» **Exercise directions**:
Rewrite every text line from all the entries below as one numbered list, skipping any blank lines. Leave the pictures out of your answer.
----
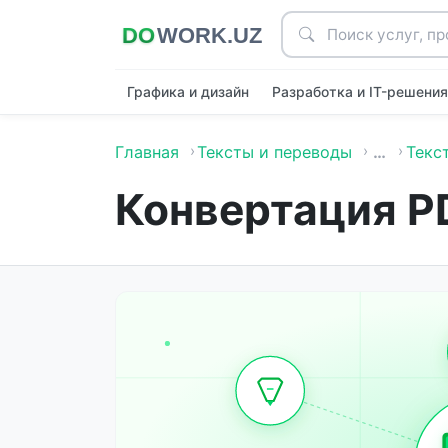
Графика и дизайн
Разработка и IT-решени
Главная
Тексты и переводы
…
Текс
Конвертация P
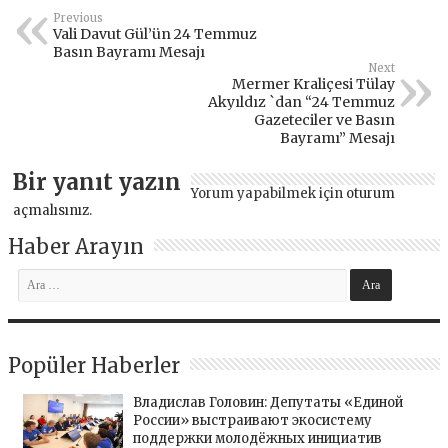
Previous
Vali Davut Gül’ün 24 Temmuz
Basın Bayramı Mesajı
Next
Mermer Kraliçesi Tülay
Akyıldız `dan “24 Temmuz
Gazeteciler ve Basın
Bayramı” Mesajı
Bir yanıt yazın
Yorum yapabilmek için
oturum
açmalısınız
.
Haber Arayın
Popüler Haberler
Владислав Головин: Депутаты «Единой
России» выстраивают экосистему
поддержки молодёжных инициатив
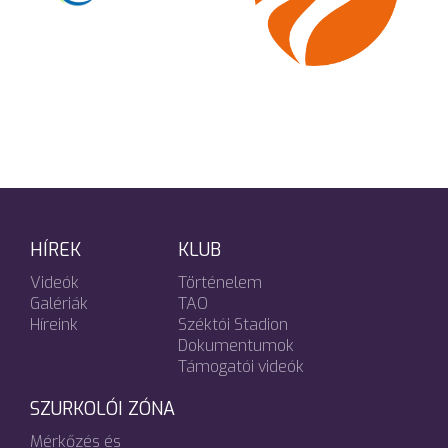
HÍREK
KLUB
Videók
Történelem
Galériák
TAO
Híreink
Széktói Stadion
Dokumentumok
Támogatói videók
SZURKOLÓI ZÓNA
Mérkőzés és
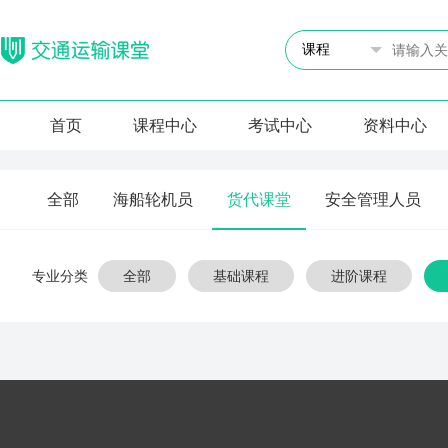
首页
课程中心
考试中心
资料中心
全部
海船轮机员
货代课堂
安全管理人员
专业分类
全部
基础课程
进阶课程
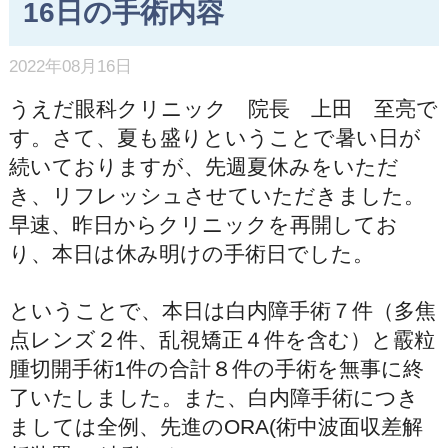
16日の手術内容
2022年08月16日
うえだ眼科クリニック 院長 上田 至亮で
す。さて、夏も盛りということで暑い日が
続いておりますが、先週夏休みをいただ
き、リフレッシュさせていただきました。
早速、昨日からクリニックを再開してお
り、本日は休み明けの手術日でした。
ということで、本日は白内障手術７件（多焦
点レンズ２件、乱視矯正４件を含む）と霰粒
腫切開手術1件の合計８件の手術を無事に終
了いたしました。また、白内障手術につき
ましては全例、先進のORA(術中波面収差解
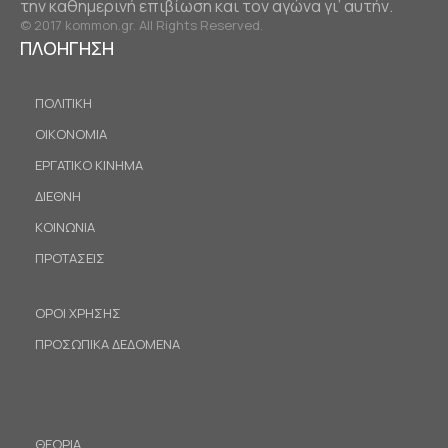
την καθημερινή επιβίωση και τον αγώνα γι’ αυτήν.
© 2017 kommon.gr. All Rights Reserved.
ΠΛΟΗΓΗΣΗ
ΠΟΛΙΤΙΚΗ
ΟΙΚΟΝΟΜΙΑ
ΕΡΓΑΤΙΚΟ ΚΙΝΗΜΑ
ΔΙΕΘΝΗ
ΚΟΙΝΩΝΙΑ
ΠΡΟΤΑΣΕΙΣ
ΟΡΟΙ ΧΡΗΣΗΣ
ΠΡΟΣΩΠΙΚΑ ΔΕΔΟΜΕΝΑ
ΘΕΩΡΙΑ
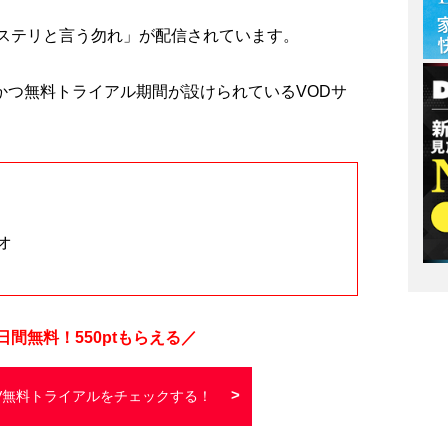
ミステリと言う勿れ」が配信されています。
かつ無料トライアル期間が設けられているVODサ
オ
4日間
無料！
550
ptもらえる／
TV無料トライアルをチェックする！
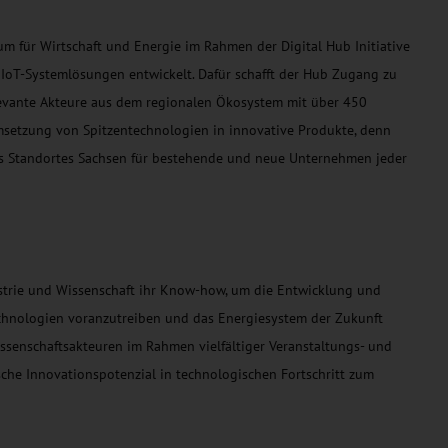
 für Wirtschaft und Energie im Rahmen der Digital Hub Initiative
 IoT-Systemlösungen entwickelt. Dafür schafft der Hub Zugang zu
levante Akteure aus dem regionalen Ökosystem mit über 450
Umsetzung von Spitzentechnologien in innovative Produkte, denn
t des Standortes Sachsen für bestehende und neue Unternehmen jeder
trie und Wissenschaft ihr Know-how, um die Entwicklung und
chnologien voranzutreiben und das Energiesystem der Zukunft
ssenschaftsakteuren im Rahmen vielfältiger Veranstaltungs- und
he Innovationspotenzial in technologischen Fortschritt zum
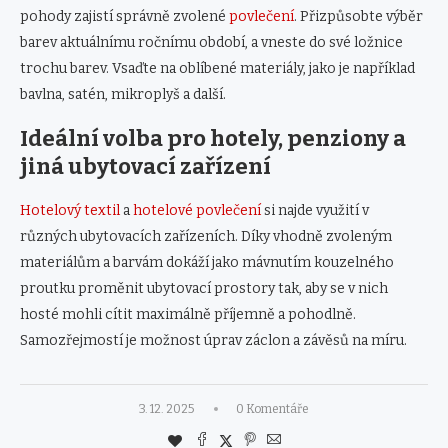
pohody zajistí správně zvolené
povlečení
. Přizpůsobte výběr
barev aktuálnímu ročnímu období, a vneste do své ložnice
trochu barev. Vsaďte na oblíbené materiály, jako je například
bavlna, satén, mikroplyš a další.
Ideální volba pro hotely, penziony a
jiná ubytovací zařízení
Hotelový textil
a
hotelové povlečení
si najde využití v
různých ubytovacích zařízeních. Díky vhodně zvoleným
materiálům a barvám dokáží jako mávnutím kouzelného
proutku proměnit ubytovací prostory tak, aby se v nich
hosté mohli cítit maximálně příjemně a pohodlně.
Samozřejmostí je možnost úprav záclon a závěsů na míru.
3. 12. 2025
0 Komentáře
----
» **Written answer**:
1. Графика и дизайн
2. Разработка и IT-решени
3. Главная
4. Тексты и переводы
5. …
6. Текс
7. Конвертация P
8. Previous
9. Vali Davut Gül’ün 24 Temmuz
10. Basın Bayramı Mesajı
11. Next
12. Mermer Kraliçesi Tülay
13. Akyıldız `dan “24 Temmuz
14. Gazeteciler ve Basın
15. Bayramı” Mesajı
16. Bir yanıt yazın
17. Yorum yapabilmek için
18. oturum
19. açmalısınız
20. .
21. Haber Arayın
22. Popüler Haberler
23. Владислав Головин: Депутаты «Единой
24. России» выстраивают экосистему
25. поддержки молодёжных инициатив
26. HÍREK
27. KLUB
28. Videók
29. Történelem
30. Galériák
31. TAO
32. Híreink
33. Széktói Stadion
34. Dokumentumok
35. Támogatói videók
36. SZURKOLÓI ZÓNA
37. Mérkőzés és
38. 首页
39. 课程中心
40. 考试中心
41. 资料中心
42. 全部
43. 海船轮机员
44. 货代课堂
45. 安全管理人员
46. 专业分类
47. 全部
48. 基础课程
49. 进阶课程
50. 16日の手術内容
51. 2022年08月16日
52. うえだ眼科クリニック 院長 上田 至亮で
53. す。さて、夏も盛りということで暑い日が
54. 続いておりますが、先週夏休みをいただ
55. き、リフレッシュさせていただきました。
56. 早速、昨日からクリニックを再開してお
57. り、本日は休み明けの手術日でした。
58. ということで、本日は白内障手術７件（多焦
59. 点レンズ２件、乱視矯正４件を含む）と霰粒
60. 腫切開手術1件の合計８件の手術を無事に終
61. 了いたしました。また、白内障手術につき
62. ましては全例、先進のORA(術中波面収差解
63. την καθημερινή επιβίωση και τον αγώνα γι’ αυτήν.
64. © 2017 kommon.gr. All Rights Reserved.
65. ΠΛΟΗΓΗΣΗ
66. ΠΟΛΙΤΙΚΗ
67. ΟΙΚΟΝΟΜΙΑ
68. ΕΡΓΑΤΙΚΟ ΚΙΝΗΜΑ
69. ΔΙΕΘΝΗ
70. ΚΟΙΝΩΝΙΑ
71. ΠΡΟΤΑΣΕΙΣ
72. ΟΡΟΙ ΧΡΗΣΗΣ
73. ΠΡΟΣΩΠΙΚΑ ΔΕΔΟΜΕΝΑ
74. ΘΕΩΡΙΑ
75. ミステリと言う勿れ」が配信されています。
76. かつ無料トライアル期間が設けられているVODサ
77. オ
78. 4日間
79. 無料！
80. 550
81. ptもらえる／
82. TV無料トライアルをチェックする！
83.  für Wirtschaft und Energie im Rahmen der Digital Hub Initiative
84.  IoT-Systemlösungen entwickelt. Dafür schafft der Hub Zugang zu
85. levante Akteure aus dem regionalen Ökosystem mit über 450
86. Umsetzung von Spitzentechnologien in innovative Produkte, denn
87. t des Standortes Sachsen für bestehende und neue Unternehmen jeder
88. trie und Wissenschaft ihr Know-how, um die Entwicklung und
89. chnologien voranzutreiben und das Energiesystem der Zukunft
90. ssenschaftsakteuren im Rahmen vielfältiger Veranstaltungs- und
91. he Innovationspotenzial in technologischen Fortschritt zum
92. pohody zajistí správně zvolené
93. povlečení
94. . Přizpůsobte výběr
95. barev aktuálnímu ročnímu období, a vneste do své ložnice
96. trochu barev. Vsaďte na oblíbené materiály, jako je například
97. bavlna, satén, mikroplyš a další.
98. Ideální volba pro hotely, penziony a
99. jiná ubytovací zařízení
100. Hotelový textil
101. a
102. hotelové povlečení
103. si najde využití v
104. různých ubytovacích zařízeních. Díky vhodně zvoleným
105. materiálům a barvám dokáží jako mávnutím kouzelného
106. proutku proměnit ubytovací prostory tak, aby se v nich
107. hosté mohli cítit maximálně příjemně a pohodlně.
108. Samozřejmostí je možnost úprav záclon a závěsů na míru.
109. 3. 12. 2025
110. 0 Komentáře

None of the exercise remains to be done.